Il y avait bon nombre d’étrangers de haut rang chez Mivart, et les garçons prirent mon compagnon pour un ambassadeur au moins. Il reçut leur hommage avec la dignité mêlée de condescendance naturelle à un homme de sa distinction.

Comme la journée n’était pas très-avancée, je crus dans les convenances de l’hospitalité d’offrir à M. Jonson quelques rafraîchissements. Il accepta sans cérémonie ma proposition. Je commandai quelques viandes froides et deux bouteilles de vin, puis me souvenant des vieilles maximes, je remis à parler de mon affaire jusqu’à ce qu’il eût terminé son repas. Je conversai avec lui simplement de lieux-communs ordinaires, et, dans un autre temps, je me serais singulièrement amusé du mélange d’impudence et de duplicité qui formait le fond de son caractère.

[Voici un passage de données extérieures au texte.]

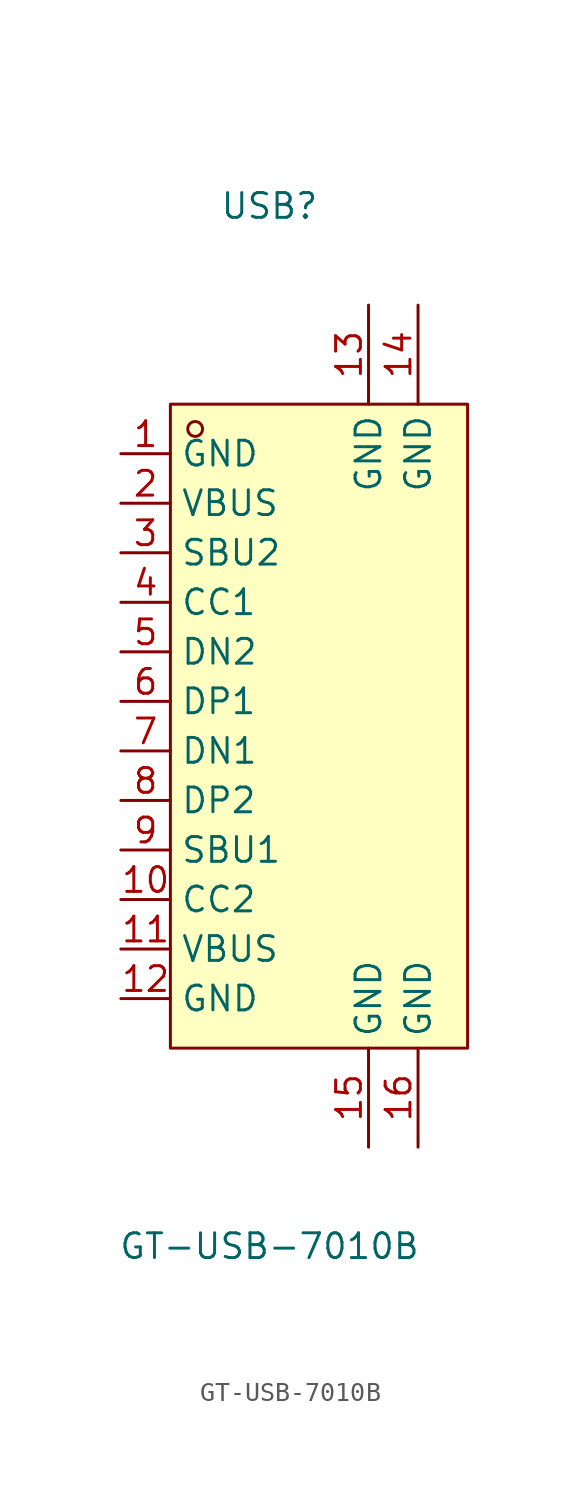
<source format=kicad_sym>
(kicad_symbol_lib
  (version 20211014)
  (generator https://github.com/uPesy/easyeda2kicad.py)
  (symbol "GT-USB-7010B"
    (property "Reference" "USB"
      (at 0 27.94 0)
      (effects (font (size 1.27 1.27))))
    (property "Value" "GT-USB-7010B"
      (at 0 -25.40 0)
      (effects (font (size 1.27 1.27))))
    (symbol "GT-USB-7010B_0_1"
      (rectangle (start -5.08 17.78) (end 10.16 -15.24) (stroke (width 0) (type default) (color 0 0 0 0)) (fill (type background)))
      (circle (center -3.81 16.51) (radius 0.38) (stroke (width 0) (type default) (color 0 0 0 0)) (fill (type none)))
      (pin unspecified line (at -7.62 15.24 0) (length 2.54) (name "GND" (effects (font (size 1.27 1.27)))) (number "1" (effects (font (size 1.27 1.27)))))
      (pin unspecified line (at -7.62 12.70 0) (length 2.54) (name "VBUS" (effects (font (size 1.27 1.27)))) (number "2" (effects (font (size 1.27 1.27)))))
      (pin unspecified line (at -7.62 10.16 0) (length 2.54) (name "SBU2" (effects (font (size 1.27 1.27)))) (number "3" (effects (font (size 1.27 1.27)))))
      (pin unspecified line (at -7.62 7.62 0) (length 2.54) (name "CC1" (effects (font (size 1.27 1.27)))) (number "4" (effects (font (size 1.27 1.27)))))
      (pin unspecified line (at -7.62 5.08 0) (length 2.54) (name "DN2" (effects (font (size 1.27 1.27)))) (number "5" (effects (font (size 1.27 1.27)))))
      (pin unspecified line (at -7.62 2.54 0) (length 2.54) (name "DP1" (effects (font (size 1.27 1.27)))) (number "6" (effects (font (size 1.27 1.27)))))
      (pin unspecified line (at -7.62 -0.00 0) (length 2.54) (name "DN1" (effects (font (size 1.27 1.27)))) (number "7" (effects (font (size 1.27 1.27)))))
      (pin unspecified line (at -7.62 -2.54 0) (length 2.54) (name "DP2" (effects (font (size 1.27 1.27)))) (number "8" (effects (font (size 1.27 1.27)))))
      (pin unspecified line (at -7.62 -5.08 0) (length 2.54) (name "SBU1" (effects (font (size 1.27 1.27)))) (number "9" (effects (font (size 1.27 1.27)))))
      (pin unspecified line (at -7.62 -7.62 0) (length 2.54) (name "CC2" (effects (font (size 1.27 1.27)))) (number "10" (effects (font (size 1.27 1.27)))))
      (pin unspecified line (at -7.62 -10.16 0) (length 2.54) (name "VBUS" (effects (font (size 1.27 1.27)))) (number "11" (effects (font (size 1.27 1.27)))))
      (pin unspecified line (at -7.62 -12.70 0) (length 2.54) (name "GND" (effects (font (size 1.27 1.27)))) (number "12" (effects (font (size 1.27 1.27)))))
      (pin unspecified line (at 5.08 22.86 270) (length 5.08) (name "GND" (effects (font (size 1.27 1.27)))) (number "13" (effects (font (size 1.27 1.27)))))
      (pin unspecified line (at 7.62 22.86 270) (length 5.08) (name "GND" (effects (font (size 1.27 1.27)))) (number "14" (effects (font (size 1.27 1.27)))))
      (pin unspecified line (at 5.08 -20.32 90) (length 5.08) (name "GND" (effects (font (size 1.27 1.27)))) (number "15" (effects (font (size 1.27 1.27)))))
      (pin unspecified line (at 7.62 -20.32 90) (length 5.08) (name "GND" (effects (font (size 1.27 1.27)))) (number "16" (effects (font (size 1.27 1.27))))))))
</source>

Enfin son appétit était satisfait, et l’une des bouteilles était vide, l’autre était devant lui. Le corps renversé avec aisance sur mon fauteuil de bureau, les yeux en apparence baissés vers la terre, mais me lançant à tout moment un regard pénétrant et curieux, M. Jonson se prépara pour notre conférence ; je crus que c’était le moment de commencer :

« Vous dites que vous êtes lié avec M. Dawson, où est-il à présent ?

— Je ne sais pas, répondit laconiquement Jonson.

— Allons, dis-je, pas de plaisanterie, si vous ne le savez pas, vous pouvez l’apprendre.

— Il est possible que je le puisse, mais il me faudrait du temps, reprit l’honnête Job.